Diabetes Record Information Standard 2025
Summary
- All service providers involved in the care/support of people with diabetes
- Ambulance services
- Care homes (nursing and residential)
- Community-based services
- General Practice
- Hospices
- Acute care services
- Mental health services
- Urgent and emergency care
- Care records
- Key care information
- Community health
- Dentistry
- Hospital
- Maternity
- Mental health
- Social care
- Urgent and Emergency Care
Documentation
There are approximately 4.8 million people living with diabetes in the UK and this is expected to rise to 5.3 million by 2025. It is a condition that is predominately self-managed and people with diabetes need education and support from health and care professionals across multiple care settings. People are increasingly using medical devices to help manage their diabetes. These include devices for monitoring glucose and delivering insulin.

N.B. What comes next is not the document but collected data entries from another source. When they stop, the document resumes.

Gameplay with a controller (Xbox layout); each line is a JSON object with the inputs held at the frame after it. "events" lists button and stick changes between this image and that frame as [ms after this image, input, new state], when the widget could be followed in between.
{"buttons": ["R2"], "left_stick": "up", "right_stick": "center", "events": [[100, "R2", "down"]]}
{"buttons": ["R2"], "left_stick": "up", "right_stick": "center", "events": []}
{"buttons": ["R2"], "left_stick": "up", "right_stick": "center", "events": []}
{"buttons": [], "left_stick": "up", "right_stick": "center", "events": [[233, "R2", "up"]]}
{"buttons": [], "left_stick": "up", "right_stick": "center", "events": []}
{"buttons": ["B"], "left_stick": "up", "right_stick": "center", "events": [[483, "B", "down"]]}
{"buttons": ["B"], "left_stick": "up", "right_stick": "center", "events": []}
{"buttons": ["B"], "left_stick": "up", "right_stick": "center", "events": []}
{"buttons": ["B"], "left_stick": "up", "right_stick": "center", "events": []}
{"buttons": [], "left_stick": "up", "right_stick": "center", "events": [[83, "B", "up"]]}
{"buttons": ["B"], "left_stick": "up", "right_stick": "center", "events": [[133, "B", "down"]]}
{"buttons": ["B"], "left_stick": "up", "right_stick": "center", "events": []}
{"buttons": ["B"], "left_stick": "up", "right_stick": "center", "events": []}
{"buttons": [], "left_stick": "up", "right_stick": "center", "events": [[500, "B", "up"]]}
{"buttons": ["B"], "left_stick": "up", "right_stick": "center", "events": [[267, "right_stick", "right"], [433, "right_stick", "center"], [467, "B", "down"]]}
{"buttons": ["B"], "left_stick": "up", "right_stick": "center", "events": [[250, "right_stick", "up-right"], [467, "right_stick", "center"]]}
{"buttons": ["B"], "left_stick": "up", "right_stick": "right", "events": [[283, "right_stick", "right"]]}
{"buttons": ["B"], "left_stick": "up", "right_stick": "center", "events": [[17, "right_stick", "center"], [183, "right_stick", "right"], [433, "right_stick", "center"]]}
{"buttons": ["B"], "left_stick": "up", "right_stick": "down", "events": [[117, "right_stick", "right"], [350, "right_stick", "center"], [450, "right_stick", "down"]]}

It is important that health and care professionals can access information about a person with diabetes and the data from the medical devices they are using to enable them to provide the best advice and support but this information is often not available or easy to view in one place.
Information about a person’s diabetes is not all being digitally shared between the different professionals involved in their care. For example, information recorded by community nurses or podiatrists is not always available to GPs or hospital doctors and information such as latest HbA1c test results are not always shared across systems. This means that a person may be asked back for repeat tests.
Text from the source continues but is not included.